Maria Candida Gentile is a perfumer based in Italy who is part of a growing cadre of exciting and innovative independent creators changing the face of niche perfumery on the international scene. Launched in 2009, Gentile’s line of perfumes are exquisite meditations on our relationship with art and nature. Her specific selection of sourced materials and high concentration of natural ingredients in her perfumes highlight the need for respect for our environment as well as our bodies. As she states: “Nature is what inspires us, keeps us alive. True luxury is about staying connected with nature.”
Maria Candida Gentile
This past summer, Maria Candida Gentile took her scent work outside of the perfume bottle and into the spaces of contemporary art when she collaborated with artist Luca Vitone at the Venice Biennale. Vitone was invited to show at the Pavilion in a group exhibition called “Vice Versa,” curated by Bartolomeo Pietromarchi, alongside works of Luigi Ghirri, a photographer who passed away in 1992 leaving behind one of the most important bodies of photography documenting the subject of the Italian landscape and its transformation from the 1970’s to the 1990’s. Instead of making other images or objects to compete with the power of Ghirri’s works, Vitone decided to create an olfactory sculpture that would converse directly with the photography.

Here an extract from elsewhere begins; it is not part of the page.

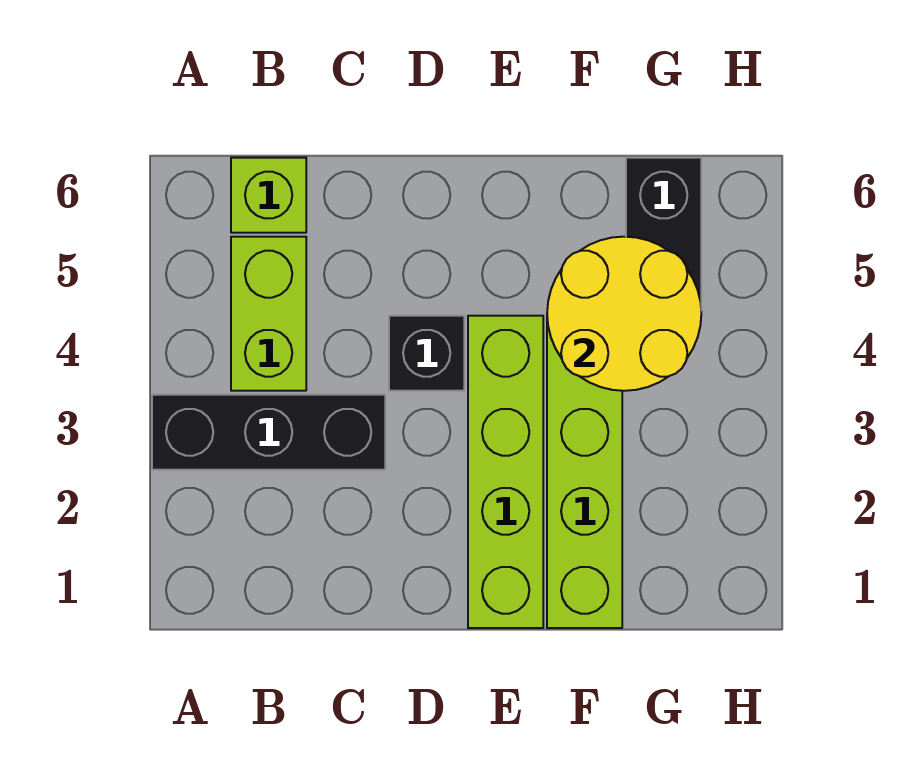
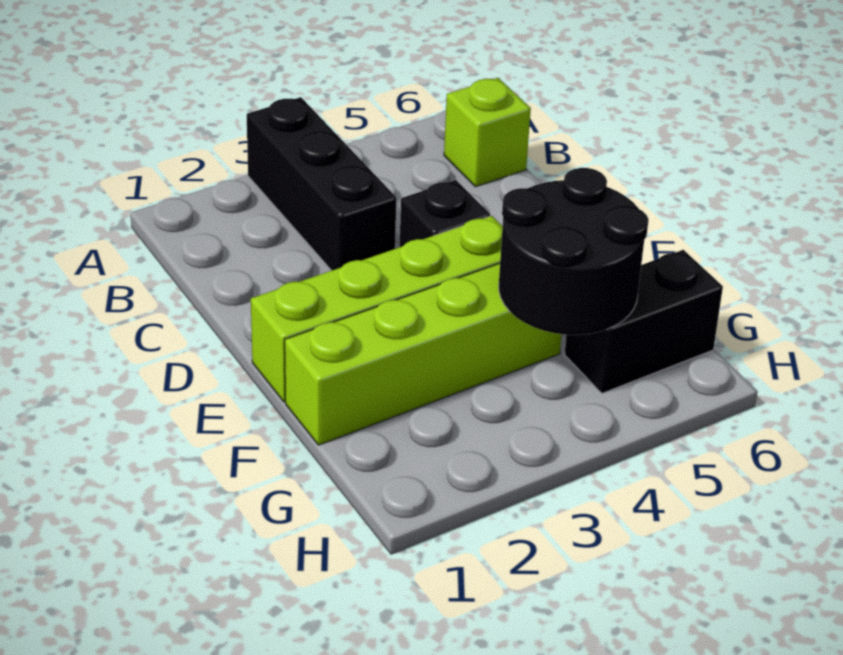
lime 1x2 brick [231,237,306,391] -> none
yellow 2x2 round brick [547,237,701,391] -> black 2x2 round brick [499,168,649,335]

On view at the Italian Pavilion in the famed Arsenale, the work is titled “Per L’Éternità (For Eternity)” and is an “achromatic and mono-olfactory sculpture” created to generate a discussion around the controversial and toxic building material, asbestos, whose Italian commercial brand name, “Eternit,” is also the Italian word for eternity. Vitone invited Gentile to visit Italian families devastated by the respiratory illnesses caused by inhalation of asbestos, and it is from that very moving experience that the two decided to use rhubarb as the singular note of a fragrance that wafts throughout the exhibition site and into the surrounding areas.
Luca Vitone
In a brief Skype conversation with Gentile, she explained the choice of rhubarb: “I decided to reproduce the idea of death from asbestos and the feeling around it. I chose rhubarb as a raw material because it represents the fresh smell of tears. When you cry and tears go in your mouth, they have a taste. That’s why I chose a rhubarb–because it’s bitter, pungent, and salty.”
Vitone and Gentile use the medium of smell to address larger issues of the contemporary politics of the environment in Italy. By disseminating a scent throughout the gallery featuring the groundbreaking landscapes of Luigi Ghirri, their work at the Biennale uses the powerful medium of art to underscore their belief in the basic human right of all people to access to clean and safe air to breathe.